### What you have to do:
In the entries below, which lines run from the one containing "MINI APLICADORES EM" to the one containing "Tema: News Way di"? Copy exactly those lines, ends included, and no others.

┌──

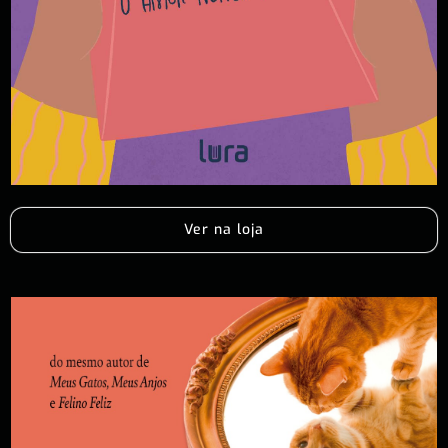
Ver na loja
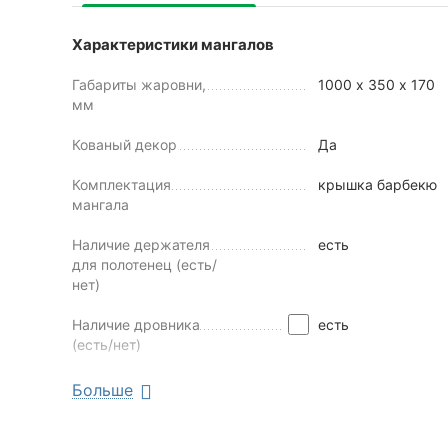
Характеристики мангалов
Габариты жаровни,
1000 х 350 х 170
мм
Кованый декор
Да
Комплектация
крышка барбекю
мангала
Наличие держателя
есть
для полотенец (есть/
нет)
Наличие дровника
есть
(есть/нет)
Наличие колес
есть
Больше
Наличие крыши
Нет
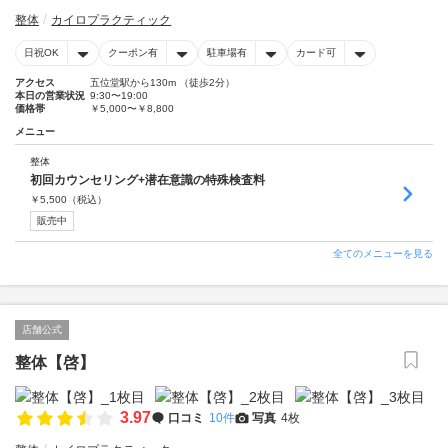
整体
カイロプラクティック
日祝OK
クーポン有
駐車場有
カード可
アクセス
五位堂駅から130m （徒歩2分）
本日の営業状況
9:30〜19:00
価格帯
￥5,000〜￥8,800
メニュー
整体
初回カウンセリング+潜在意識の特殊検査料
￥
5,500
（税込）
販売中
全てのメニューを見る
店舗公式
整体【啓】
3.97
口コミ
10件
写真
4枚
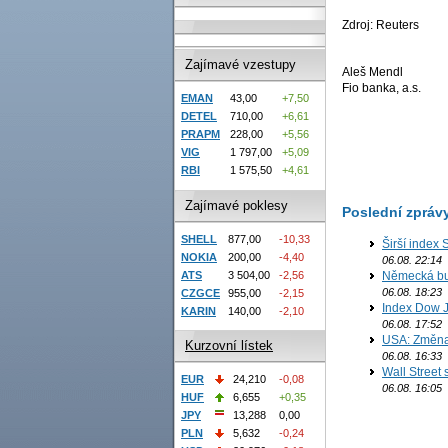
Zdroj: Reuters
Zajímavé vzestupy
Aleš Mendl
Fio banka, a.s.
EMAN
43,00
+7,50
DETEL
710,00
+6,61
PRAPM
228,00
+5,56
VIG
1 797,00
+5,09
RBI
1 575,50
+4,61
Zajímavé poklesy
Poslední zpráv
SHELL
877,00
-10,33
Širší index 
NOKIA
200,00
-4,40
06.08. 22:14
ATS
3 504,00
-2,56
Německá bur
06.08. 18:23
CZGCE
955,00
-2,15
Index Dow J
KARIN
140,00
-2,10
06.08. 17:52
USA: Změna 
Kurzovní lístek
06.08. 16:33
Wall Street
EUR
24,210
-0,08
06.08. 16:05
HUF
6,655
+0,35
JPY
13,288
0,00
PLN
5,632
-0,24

└──
┌──

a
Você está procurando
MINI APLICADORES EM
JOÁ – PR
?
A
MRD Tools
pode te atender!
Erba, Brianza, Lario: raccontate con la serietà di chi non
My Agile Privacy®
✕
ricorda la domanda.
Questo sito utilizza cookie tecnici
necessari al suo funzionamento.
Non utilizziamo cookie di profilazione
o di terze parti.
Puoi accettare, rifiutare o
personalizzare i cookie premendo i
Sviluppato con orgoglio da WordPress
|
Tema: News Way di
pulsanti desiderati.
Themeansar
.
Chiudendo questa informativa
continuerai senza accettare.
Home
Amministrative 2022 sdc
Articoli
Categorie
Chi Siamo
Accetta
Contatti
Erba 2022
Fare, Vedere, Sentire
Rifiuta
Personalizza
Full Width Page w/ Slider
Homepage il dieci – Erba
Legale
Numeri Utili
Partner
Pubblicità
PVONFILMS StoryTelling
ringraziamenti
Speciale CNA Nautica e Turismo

└──

### Task output:
MINI APLICADORES EM
JOÁ – PR
?
A
MRD Tools
pode te atender!
Erba, Brianza, Lario: raccontate con la serietà di chi non
My Agile Privacy®
✕
ricorda la domanda.
Questo sito utilizza cookie tecnici
necessari al suo funzionamento.
Non utilizziamo cookie di profilazione
o di terze parti.
Puoi accettare, rifiutare o
personalizzare i cookie premendo i
Sviluppato con orgoglio da WordPress
|
Tema: News Way di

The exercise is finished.